With only three months gone, populism looks like a shoo-in for word of year. Headlines warn that populism is a threat to Europe, perhaps even an existential one. Populist radical right parties have the wind in their sails, the argument goes, boosted by Brexit and Donald Trump’s victory in the US presidential elections.
But how big a threat are radical populists really?
In the first big test in 2017, the Dutch general elections, the xenophobic Party of Freedoms (PVV), led by Geert Wilders, secured 20 seats and 13 percent of the vote. That’s a lot but don’t forget that in 2010 (when populism was not on most people’s radar), the party won 24 seats and almost 16 percent of the vote. And even before the vote, the other parties had ruled out going into coalition with the PVV.
The next big test for Europe comes in April with the first round of France’s presidential election. Polls suggest that Marine Le Pen will get through to the second round in May, possibly even coming out on top in the first round. But the same polls suggest she will be defeated by a significant margin in the second round, whoever her opponent is. And that is despite a much more sophisticated campaign—disavowing racism and anti-Semitism—than her father when he reached the second round of the presidential elections in 2002.
And let’s not forget Austria, where the race for the presidency was twice won in 2016 by a Green party candidate, defeating the candidate from the xenophobic Freedom Party.
True, the long-term trends point to a growth in support for radical right populist parties in Europe. That is especially true in the European Parliament, where in the 2014 elections populists won most seats in France, the UK, and Denmark and a quarter of the seats in the Parliament overall.
And in Hungary and Poland we can see the risks of a populist approach to government, in which the “will of the people” reflected in majority support is more important than democratic institutions themselves. Those governments pursue abusive and stigmatizing policies toward migrants, the homeless and women – often in the sphere of reproductive rights -- and show disdain for checks and balances, the rule of law and supranational authority.
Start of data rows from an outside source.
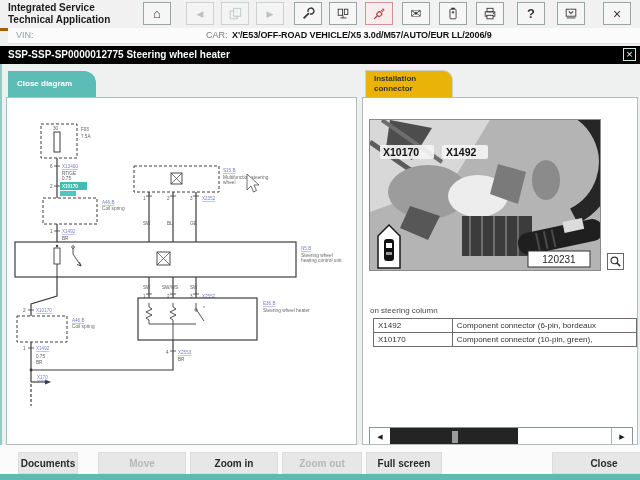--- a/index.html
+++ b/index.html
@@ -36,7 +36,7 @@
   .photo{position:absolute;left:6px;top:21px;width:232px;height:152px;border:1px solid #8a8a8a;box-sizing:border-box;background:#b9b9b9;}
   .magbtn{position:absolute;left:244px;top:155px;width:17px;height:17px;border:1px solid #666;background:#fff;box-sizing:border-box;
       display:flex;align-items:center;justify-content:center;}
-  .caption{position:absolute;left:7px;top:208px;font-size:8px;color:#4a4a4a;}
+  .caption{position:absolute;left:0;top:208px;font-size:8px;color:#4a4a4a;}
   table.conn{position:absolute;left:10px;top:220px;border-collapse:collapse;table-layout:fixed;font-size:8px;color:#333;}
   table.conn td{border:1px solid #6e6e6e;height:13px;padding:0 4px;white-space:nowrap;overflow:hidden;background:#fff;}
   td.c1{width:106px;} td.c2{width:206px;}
Yet the biggest risk to Europe today is arguably not the prospect of radical right populists in power, which has so far been limited, but their outsize influence on mainstream policymakers. Instead of courageously confronting the flawed arguments of insurgent populist parties and defending policies based on rights, mainstream parties have aped their agenda for fear of losing votes.
That fear is arguably the biggest policy consideration for many European governments today. At recent meetings in Brussels trying to convince the EU to do a better job of protecting refugees and asylum seekers, I was repeatedly told that the risk of ceding ground to populists stood in the way of rights-respecting policy.
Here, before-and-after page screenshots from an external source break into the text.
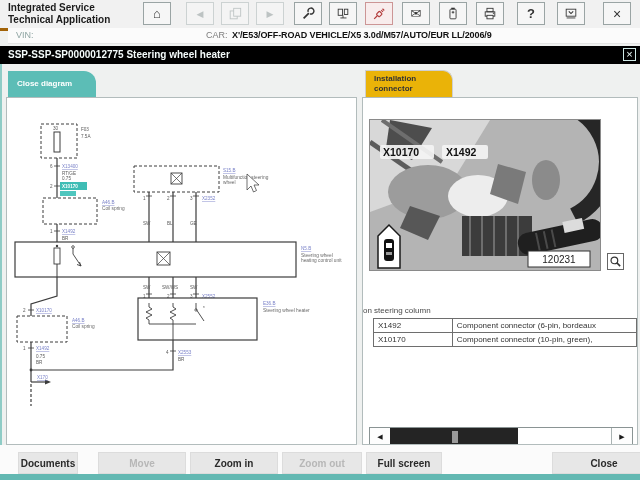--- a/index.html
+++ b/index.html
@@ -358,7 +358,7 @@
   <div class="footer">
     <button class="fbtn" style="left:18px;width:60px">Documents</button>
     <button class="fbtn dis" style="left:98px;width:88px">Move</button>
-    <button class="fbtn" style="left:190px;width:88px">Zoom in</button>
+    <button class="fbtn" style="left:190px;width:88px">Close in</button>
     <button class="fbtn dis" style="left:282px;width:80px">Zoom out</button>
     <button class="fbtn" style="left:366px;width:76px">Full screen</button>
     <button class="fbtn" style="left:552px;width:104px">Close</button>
Council President Donald Tusk has effectively argued that the EU needs to set aside core values to combat migration and terrorism -- so as to preserve the EU and the values it embodies in the long term.
This attitude and position from mainstream political leaders represents as much of a challenge and threat to human rights values as do the populists themselves. It legitimizes and normalizes the hateful agenda of the xenophobic, anti-Islam, anti-refugee populists, with none of the costs that go along with being in power and held to account. It means that even if the populists lose at the ballot box they still win.
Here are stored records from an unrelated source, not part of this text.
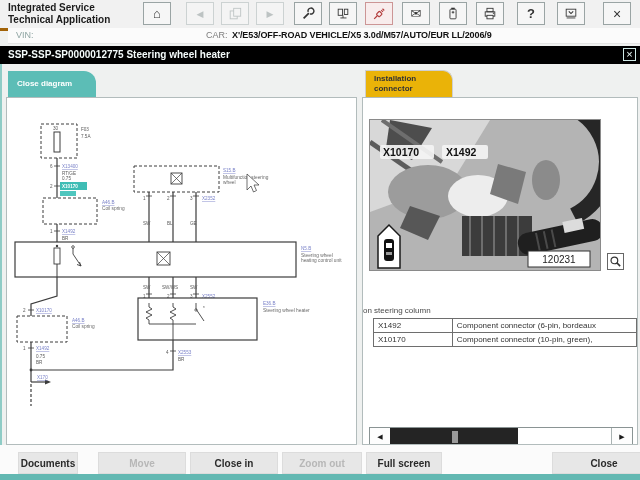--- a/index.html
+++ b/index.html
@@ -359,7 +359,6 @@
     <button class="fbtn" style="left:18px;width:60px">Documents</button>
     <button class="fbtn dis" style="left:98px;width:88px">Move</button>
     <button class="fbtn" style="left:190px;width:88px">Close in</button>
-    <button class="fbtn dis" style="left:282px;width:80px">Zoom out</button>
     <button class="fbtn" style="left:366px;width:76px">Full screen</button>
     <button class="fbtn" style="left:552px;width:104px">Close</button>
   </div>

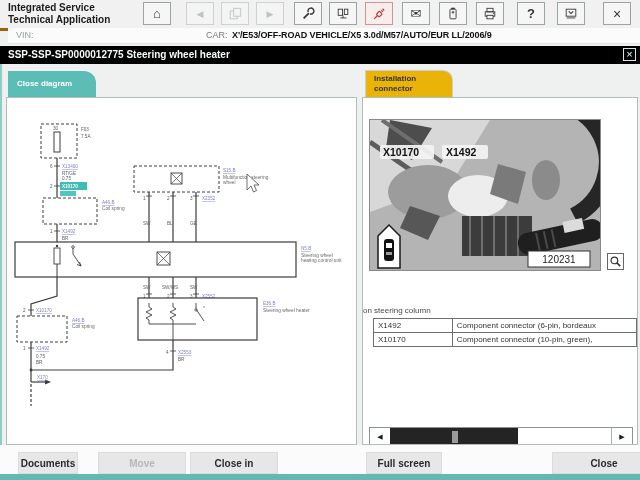--- a/index.html
+++ b/index.html
@@ -359,7 +359,7 @@
     <button class="fbtn" style="left:18px;width:60px">Documents</button>
     <button class="fbtn dis" style="left:98px;width:88px">Move</button>
     <button class="fbtn" style="left:190px;width:88px">Close in</button>
-    <button class="fbtn" style="left:366px;width:76px">Full screen</button>
+    <button class="fbtn" style="left:366px;width:108px">Full screen</button>
     <button class="fbtn" style="left:552px;width:104px">Close</button>
   </div>
   <div class="tealstrip"></div>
The Dutch elections provide a clear example of this. In January, Prime Minister Mark Rutte, leader of the ruling People's Party for Freedom and Democracy, took out a full page ad in Dutch newspapers, telling the country’s inhabitants that those who “refuse to adapt, and criticize our values” should “behave normally, or leave.”
While there is a legitimate debate to be had about tolerance and integration, Rutte’s dog-whistle message was clearly designed to appeal to those who believe that the best solution is to deport people even if they are citizens who have lived in the country for their entire lives. It was not a defence of values but a betrayal of them.
France’s presidential contenders face a similar choice. They can adopt the approach of Nicolas Sarkozy in the second round of the 2012 presidential race, taking up a strong anti-Islam and anti-immigration stance in the hope of attracting National Front voters (and ultimately losing, even while normalizing those ideas). Or they can stand up for foundational European values and offer real leadership, in tackling society’s challenges in ways that preserve basic human rights.
There are risks in Italy too, with snap elections a possibility this year. The electoral challenge from the populist Five Star Movement, as well as the xenophobic Northern League, helps explain why the ruling Democratic Party is taking a much tougher line on migration.
But it doesn’t have to be this way. The winning candidate in the Austrian presidential elections refused to follow the government’s pale embrace of his opponent’s xenophobic anti-refugee agenda. Instead he offered a positive agenda and won comfortably.
Populism matters. But how Europe’s mainstream parties respond matters even more.